Other members of Night Raid falls under a lot of generic tropes. These include head boss Najenda, Leone (the older sister type), Mine (tsundere), Bulat (the older brother type), Lubbock (ongoing carefree dude), Shelee (quiet type), among others. Tatsumi himself is also saturated with generic tropes such as his heroic personality and to do the “right thing”. His motivations does have influence among other members of Night Raid as they see him as a trusting member and one who is determined to achieve his goals. Perhaps one other character in the show sees him as a bit more beyond just a warrior though. Coming from the outskirts of the Capitol is General Esdeath, a feared sadist and leader with a deadly reputation. Esdeath’s debut marks the exact expectation that viewers might have her as a leader. However, her encounter with Tatsumi might rub off in the wrong way. You could call it as an infatuation or obsession, but her personality takes a 180 degrees after realizing the power of “love”. Rather than love though, it’s more like a one-sided relationship as the world of Akame ga Kill is not pretty. If you don’t believe me, then the body count might serve as a more credible evidence. Regardless if you’re a member of Night Raid, Jeagers, Revolutionary Army, or the Capitol’s military, the show isn’t afraid to kill off characters.
Esdeath isn’t alone as an adversary of Night Raid however. Leading a group known as the “Jeagers”, she plays a role as an anti-villain. Some of the members of Jeagers have their own morals and ideologies. Still, there’s also this presence of black and white morality that is dominated throughout the series. Some characters such as Seryu (from Jeagers) kill for what they perceive as justice while others simply sees it as an order like Boris. Then, there are also misguided examples such as Wave who doesn’t realize the truth revolving around the corruption of the Capitol. Nonetheless, the series makes a point clear that it controversially creates an atmosphere of ideology clash. And often or not, these result in various consequences such as extortion, torture, and death. Make no mistake though. This show isn’t shy to craft violence from what it has set up.
Even in a dark fantasy world such as AkG, there are also time to squeeze in comedy. Perhaps I imply this as underhanded but the show actually pushes that more than you might expect. Comedy is represented sometimes as generic while other times just misplaced or rather awkwardly timed. The quick precision shift between comedy and graphic violence sometimes also seems unreal to believe. In other words, one needs to be aware of the way the show is adapted when venturing into its execution. Fortunately, the series manages to rebound against this with serious elements of mature content to stay true with its premise. While the story seems quick paced at the times, Akame ga Kill also creatively build up certain points throughout the story and effectively manage it on most parts. As a reader of the manga, it pleases me to realize that they didn’t forget the most important parts. It’s obviously evident that there is enough material to simultaneously turn its source material into animated form and as such, I give praise to White Fox for doing just that. And when it comes to violence, this show is like a middle finger to recent series that are obstructed by censorship. (ex. Terra Formars, Tokyo Ghoul)

Exercise data -
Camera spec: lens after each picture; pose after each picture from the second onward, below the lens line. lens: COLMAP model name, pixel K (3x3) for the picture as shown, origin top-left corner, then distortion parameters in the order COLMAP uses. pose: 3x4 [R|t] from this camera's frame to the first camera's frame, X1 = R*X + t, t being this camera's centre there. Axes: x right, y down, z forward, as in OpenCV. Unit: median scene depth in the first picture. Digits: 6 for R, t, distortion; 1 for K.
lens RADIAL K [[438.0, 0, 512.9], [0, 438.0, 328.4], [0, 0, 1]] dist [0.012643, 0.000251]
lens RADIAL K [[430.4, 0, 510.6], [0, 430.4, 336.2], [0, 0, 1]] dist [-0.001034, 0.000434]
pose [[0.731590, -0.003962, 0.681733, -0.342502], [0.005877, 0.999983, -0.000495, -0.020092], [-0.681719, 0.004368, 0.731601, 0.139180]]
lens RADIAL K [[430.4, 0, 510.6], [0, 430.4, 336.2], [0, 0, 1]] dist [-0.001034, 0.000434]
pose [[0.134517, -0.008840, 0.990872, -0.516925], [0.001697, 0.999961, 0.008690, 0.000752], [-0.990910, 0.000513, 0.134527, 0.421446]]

Task set -
1. According to the Akame ga Kill review, which studio does the reviewer praise for turning the source material into animated form?
2. For each statement, say whether it agrees with the Akame ga Kill review, quoting the words that decide it: (a) Lubbock is described as the quiet type. (b) Wave does not realize the truth about the Capitol's corruption. (c) The reviewer has read the manga.
3. In the Akame ga Kill review, which Night Raid members are listed after the words "These include"?
The listing is not used for anything here.

Results by task -
1. White Fox.

2.
(a) No: "Lubbock (ongoing carefree dude)"
(b) Yes: "Wave who doesn’t realize the truth revolving around the corruption of the Capitol"
(c) Yes: "As a reader of the manga"

3. Najenda, Leone, Mine, Bulat, Lubbock, Shelee